La fabrication de l'ignorance
Le diagnostic est connu mais le remède semble hors d’atteinte : l’action politique, aujourd’hui rivée à l’urgence, ne pourra retrouver du crédit qu’en se consacrant efficacement aux enjeux de long terme. On ne sortira de la crise qu’en inventant un autre modèle de développement, qui ne dégrade pas la qualité environnementale de la vie humaine. Mais pour fixer ces choix politiques, il faut pouvoir faire entrer dans le débat public des connaissances scientifiques complexes permettant d’éclairer la décision collective. Dès lors, le risque est de laisser le dernier mot aux experts ou, plus insidieusement, de les laisser imposer les termes du débat et configurer ainsi par avance la gamme des options possibles et, au bout du compte, la tournure des résultats.
Le citoyen est d’autant moins incité à contribuer à une délibération de ce type que la culture scientifique reste peu diffusée en France. Mais surtout, quand les avis issus du monde de la recherche divergent et que les controverses scientifiques font rage, il perçoit le débat comme immature et préfère s’abstenir de trancher. Si les experts se contredisent entre eux, comment le citoyen pourrait-il décider en l’absence de certitude ? C’est pourquoi la qualité du débat scientifique sur le changement du climat, les Ogm, les gaz de schiste, le diesel… devient un enjeu démocratique majeur. Il importe donc que des recherches puissent être menées sur tous ces sujets, de manière contradictoire. Mais le pluralisme des études ne suffit pas. En effet, les rigueurs de la recherche scientifique ou les lacunes de la connaissance n’expliquent pas seules la récurrence des controverses et la succession de programmes de recherche présentant des résultats opposés. Et pour cause : étant donné l’impact économique des résultats annoncés, il arrive que des secteurs industriels relancent de nouveaux travaux qui annoncent prudemment l’impossibilité de conclure. Toute controverse n’équivaut pas à une progression des arguments.

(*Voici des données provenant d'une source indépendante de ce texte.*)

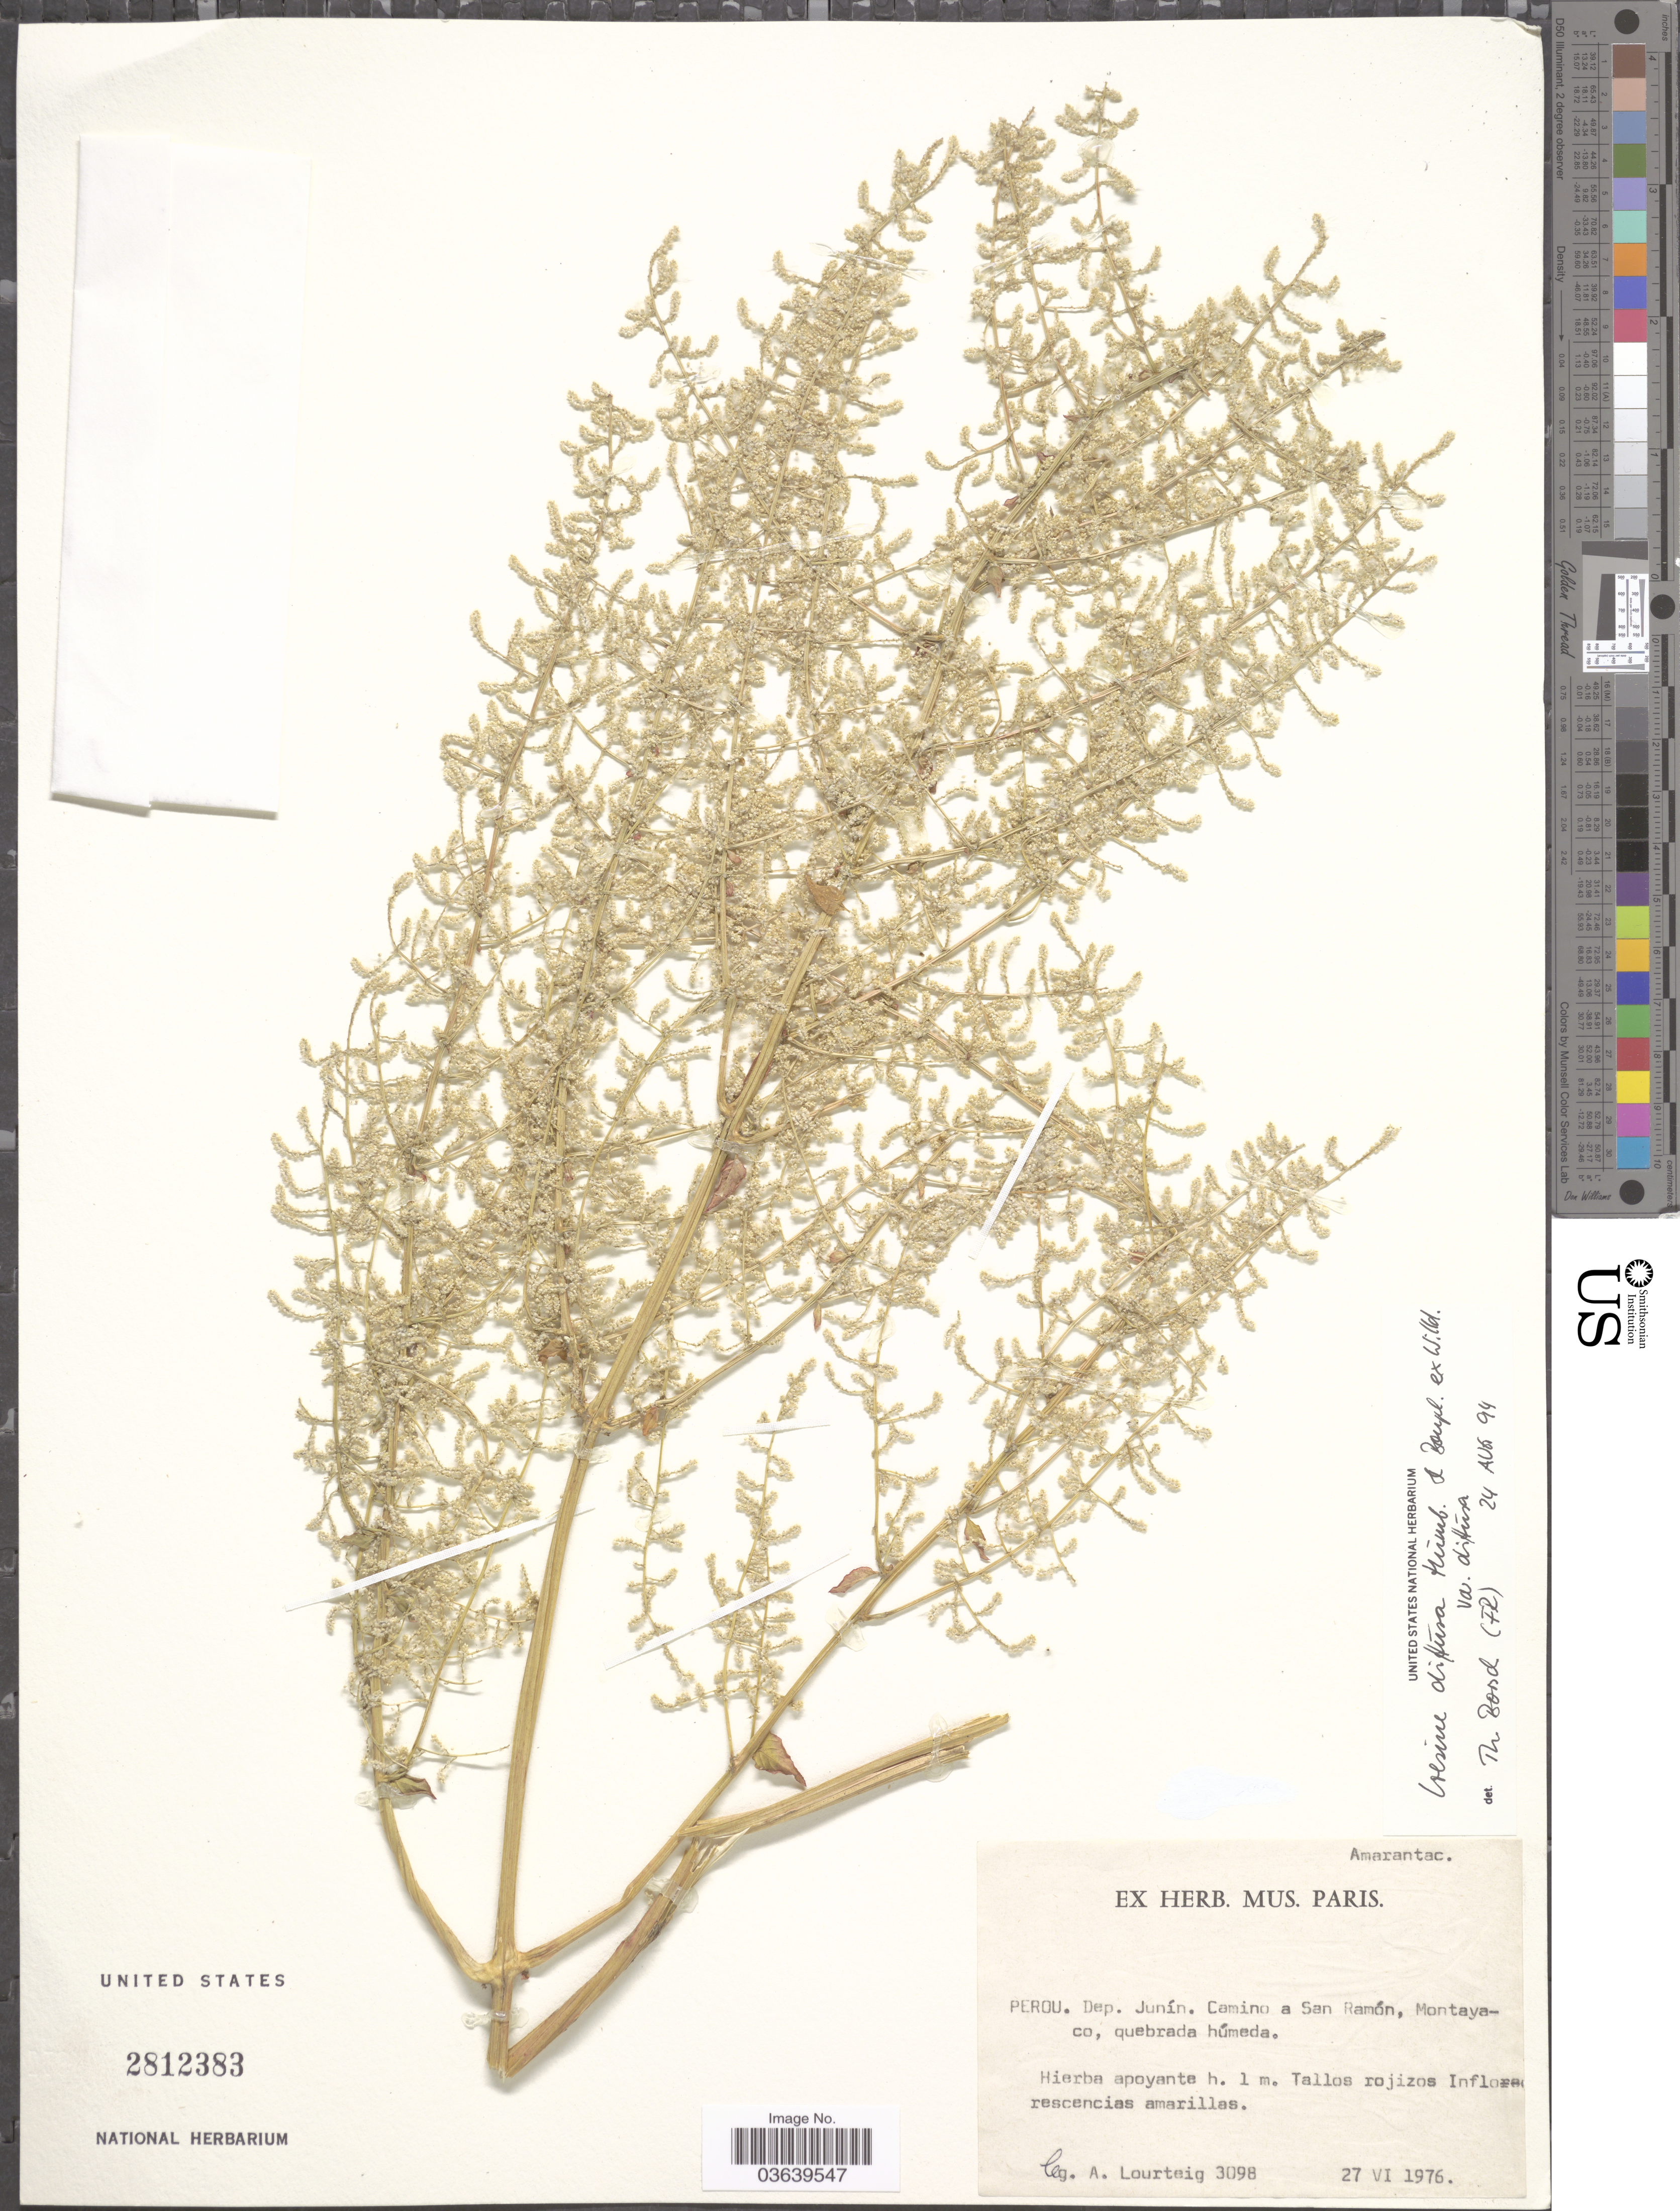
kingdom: Plantae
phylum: Tracheophyta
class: Magnoliopsida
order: Caryophyllales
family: Amaranthaceae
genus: Iresine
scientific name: Iresine celosia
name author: L.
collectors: A. Lourteig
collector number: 3098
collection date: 1976-06-27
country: Peru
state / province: Junín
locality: Dep. Junín. Camino a San Ramón, Montayaco, quebrada húmeda.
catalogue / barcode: US 2812383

Ce processus n’est pas systématique mais il apparaît plus fréquent qu’on ne le soupçonnait. Des travaux substantiels ont montré que l’industrie des cigarettes a réussi à mettre en doute la nocivité du tabac sur la santé à travers un large programme concerté de financement d’études savantes1. Les chercheurs ne sont pas unanimes, des doutes subsistent : commandons une nouvelle étude ! En créant ainsi de l’incertitude, au nom de la probité savante et du doute raisonnable, on recule les décisions politiques et on étend les catastrophes sanitaires.
Le doute est une vertu intellectuelle. Il est aussi parfois lancé dans le débat comme un produit fabriqué par des lobbies industriels qui souhaitent donner l’impression, comme on l’a vu pour l’amiante ou les pesticides, qu’une question sanitaire n’est pas tranchée. On connaît, dans le domaine de la santé, la difficulté à maintenir une information indépendante des laboratoires pharmaceutiques. Pourtant, l’information semble à portée de main : les rapports publics sont mis en ligne, les idées circulent sans restriction, tout le monde est invité à « réagir ». Mais avec les nouvelles technologies, la rumeur noie l’information exacte, les médiateurs culturels sont affaiblis, les magistères du savoir sont contestés. Comment s’y retrouver ? Une fabrication culturelle de l’ignorance à grande échelle est en place, dont les communicateurs savent tirer parti. N’en restons donc pas aux apparences du débat contradictoire : un rapport de force doit s’établir en amont, dans la construction du savoir, pour garantir l’indépendance et la transparence de l’information scientifique disponible.
Les philosophes des Lumières associaient volontiers la défense du savoir et l’appel au « tribunal de l’opinion ». La métaphore est à prendre à la lettre : un échange contradictoire suppose un équilibre des parties. Et l’opinion appelée à juger doit être documentée. Le moment délibératif ne signifie pas seulement de respecter un droit d’expression de chaque citoyen, c’est aussi l’ambition de construire un art du débat qui transforme une réaction impulsive en choix informé.
- 1.
Robert Proctor, Golden Holocaust. La conspiration des industries du tabac, Paris, Éditions des Équateurs, 2014.